#### SUPPLIED DATA

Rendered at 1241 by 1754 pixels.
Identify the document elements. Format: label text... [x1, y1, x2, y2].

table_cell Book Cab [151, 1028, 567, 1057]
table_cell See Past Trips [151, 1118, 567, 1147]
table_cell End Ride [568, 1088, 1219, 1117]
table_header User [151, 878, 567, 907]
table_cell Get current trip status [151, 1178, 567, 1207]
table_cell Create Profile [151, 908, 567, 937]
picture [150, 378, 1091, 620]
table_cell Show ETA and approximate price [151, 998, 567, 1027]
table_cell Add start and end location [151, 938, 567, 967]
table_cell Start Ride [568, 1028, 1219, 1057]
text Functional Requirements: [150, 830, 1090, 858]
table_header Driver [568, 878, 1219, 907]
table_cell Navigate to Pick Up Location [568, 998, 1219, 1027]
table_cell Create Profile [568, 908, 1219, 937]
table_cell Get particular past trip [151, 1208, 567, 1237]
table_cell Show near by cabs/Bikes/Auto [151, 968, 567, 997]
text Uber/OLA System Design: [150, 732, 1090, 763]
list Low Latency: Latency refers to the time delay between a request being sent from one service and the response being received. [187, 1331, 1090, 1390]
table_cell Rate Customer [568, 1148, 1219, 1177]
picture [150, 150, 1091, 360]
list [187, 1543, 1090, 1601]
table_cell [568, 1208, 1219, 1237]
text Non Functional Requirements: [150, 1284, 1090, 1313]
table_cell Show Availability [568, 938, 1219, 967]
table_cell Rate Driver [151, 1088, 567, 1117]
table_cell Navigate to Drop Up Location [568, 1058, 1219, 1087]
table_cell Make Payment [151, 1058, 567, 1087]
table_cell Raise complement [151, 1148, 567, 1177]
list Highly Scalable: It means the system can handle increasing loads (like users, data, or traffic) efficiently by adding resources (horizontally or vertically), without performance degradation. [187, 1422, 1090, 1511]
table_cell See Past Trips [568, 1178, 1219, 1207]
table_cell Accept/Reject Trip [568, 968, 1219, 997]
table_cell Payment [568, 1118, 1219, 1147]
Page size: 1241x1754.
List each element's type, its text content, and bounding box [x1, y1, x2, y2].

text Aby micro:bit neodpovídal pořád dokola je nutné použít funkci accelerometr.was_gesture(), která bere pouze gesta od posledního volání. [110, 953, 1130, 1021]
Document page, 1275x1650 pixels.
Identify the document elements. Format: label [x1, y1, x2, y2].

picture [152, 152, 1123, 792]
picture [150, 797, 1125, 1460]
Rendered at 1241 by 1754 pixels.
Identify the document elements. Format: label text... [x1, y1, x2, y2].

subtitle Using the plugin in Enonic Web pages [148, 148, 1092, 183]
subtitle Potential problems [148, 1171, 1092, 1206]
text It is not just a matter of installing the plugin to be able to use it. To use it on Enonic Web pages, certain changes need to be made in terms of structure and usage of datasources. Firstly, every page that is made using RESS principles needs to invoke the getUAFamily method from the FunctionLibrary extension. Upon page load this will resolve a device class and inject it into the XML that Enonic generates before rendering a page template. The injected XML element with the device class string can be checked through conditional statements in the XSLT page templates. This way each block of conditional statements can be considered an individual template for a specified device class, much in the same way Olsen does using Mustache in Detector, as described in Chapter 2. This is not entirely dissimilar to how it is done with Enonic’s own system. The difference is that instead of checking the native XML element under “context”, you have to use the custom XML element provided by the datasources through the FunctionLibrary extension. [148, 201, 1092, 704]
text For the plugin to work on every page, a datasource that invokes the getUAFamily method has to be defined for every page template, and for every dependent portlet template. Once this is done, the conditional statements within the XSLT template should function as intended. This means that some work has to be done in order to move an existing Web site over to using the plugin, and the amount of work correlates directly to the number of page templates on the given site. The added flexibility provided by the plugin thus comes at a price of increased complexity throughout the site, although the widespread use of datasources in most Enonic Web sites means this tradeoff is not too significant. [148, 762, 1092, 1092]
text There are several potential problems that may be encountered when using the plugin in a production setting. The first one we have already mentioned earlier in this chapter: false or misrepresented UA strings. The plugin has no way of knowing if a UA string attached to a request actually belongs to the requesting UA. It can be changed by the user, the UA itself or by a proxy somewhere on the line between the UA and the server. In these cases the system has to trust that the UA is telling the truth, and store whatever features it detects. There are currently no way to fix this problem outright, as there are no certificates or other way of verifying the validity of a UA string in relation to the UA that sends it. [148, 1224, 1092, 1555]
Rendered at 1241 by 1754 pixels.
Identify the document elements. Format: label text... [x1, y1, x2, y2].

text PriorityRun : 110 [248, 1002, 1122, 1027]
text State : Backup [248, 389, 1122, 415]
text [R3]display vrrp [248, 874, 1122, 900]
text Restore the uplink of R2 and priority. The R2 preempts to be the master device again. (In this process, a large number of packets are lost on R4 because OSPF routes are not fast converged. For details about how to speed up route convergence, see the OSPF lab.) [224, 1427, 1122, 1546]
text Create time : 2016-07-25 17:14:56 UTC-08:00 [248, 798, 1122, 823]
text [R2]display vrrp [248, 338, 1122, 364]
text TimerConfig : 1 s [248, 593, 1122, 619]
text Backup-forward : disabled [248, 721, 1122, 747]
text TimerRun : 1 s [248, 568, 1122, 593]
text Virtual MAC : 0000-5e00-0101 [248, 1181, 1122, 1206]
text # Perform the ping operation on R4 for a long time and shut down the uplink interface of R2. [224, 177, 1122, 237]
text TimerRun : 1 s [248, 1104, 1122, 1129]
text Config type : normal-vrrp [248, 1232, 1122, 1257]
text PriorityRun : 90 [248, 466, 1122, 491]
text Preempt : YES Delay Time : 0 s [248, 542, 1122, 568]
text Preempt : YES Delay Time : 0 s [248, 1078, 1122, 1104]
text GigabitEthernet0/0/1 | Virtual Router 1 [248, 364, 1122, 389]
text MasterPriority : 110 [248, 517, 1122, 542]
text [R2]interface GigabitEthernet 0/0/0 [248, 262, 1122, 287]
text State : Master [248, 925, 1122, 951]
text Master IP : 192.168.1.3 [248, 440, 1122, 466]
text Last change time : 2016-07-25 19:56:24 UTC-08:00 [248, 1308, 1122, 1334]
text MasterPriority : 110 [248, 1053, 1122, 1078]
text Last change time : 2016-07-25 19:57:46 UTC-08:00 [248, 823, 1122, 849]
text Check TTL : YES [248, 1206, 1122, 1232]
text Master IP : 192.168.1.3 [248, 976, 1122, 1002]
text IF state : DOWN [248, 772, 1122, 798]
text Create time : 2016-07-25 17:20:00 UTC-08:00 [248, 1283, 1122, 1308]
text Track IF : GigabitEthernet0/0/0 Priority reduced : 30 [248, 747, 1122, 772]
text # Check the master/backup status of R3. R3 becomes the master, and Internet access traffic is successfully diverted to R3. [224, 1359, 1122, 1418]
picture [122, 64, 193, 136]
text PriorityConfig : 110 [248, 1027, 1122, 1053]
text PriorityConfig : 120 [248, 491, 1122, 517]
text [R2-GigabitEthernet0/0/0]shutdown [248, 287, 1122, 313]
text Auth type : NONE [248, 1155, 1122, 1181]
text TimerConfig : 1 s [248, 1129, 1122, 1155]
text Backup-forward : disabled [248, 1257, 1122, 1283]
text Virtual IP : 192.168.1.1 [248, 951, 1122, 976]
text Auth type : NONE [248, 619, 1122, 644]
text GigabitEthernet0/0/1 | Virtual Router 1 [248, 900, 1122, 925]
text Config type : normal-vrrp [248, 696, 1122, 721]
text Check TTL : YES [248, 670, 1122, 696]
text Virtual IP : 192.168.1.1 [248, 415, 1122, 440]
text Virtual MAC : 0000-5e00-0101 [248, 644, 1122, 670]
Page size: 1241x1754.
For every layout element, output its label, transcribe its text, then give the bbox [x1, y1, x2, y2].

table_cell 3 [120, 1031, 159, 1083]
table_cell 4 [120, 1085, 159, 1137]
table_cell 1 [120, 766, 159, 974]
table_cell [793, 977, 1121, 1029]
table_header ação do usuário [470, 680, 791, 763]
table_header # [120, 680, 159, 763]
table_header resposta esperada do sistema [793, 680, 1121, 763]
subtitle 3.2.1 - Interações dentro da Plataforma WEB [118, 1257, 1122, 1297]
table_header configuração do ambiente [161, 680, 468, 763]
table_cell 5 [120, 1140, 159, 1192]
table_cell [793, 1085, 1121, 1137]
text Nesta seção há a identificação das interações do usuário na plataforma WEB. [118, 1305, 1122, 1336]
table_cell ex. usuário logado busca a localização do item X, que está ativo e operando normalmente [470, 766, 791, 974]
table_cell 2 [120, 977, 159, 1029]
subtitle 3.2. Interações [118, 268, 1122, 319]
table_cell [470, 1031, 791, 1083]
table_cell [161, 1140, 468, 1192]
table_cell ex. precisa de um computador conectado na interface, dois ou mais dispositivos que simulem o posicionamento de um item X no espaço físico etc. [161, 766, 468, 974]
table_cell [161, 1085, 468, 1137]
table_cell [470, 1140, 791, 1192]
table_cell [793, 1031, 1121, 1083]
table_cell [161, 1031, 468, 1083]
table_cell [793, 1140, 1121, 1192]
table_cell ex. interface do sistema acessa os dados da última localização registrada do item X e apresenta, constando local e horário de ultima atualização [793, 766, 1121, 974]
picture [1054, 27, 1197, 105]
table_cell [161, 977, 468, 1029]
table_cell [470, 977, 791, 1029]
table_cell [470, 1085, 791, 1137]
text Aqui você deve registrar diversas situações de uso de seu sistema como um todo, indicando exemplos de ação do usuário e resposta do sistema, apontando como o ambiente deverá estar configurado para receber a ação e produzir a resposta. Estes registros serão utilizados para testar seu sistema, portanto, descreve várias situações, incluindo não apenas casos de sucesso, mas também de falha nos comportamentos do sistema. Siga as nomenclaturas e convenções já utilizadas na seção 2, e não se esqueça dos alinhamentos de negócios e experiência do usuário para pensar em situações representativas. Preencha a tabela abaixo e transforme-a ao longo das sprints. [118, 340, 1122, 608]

########

WORK ITEM: State the number of lines in the records that contain the string "traffic". Nothing else is needed.

SOLUTION: 2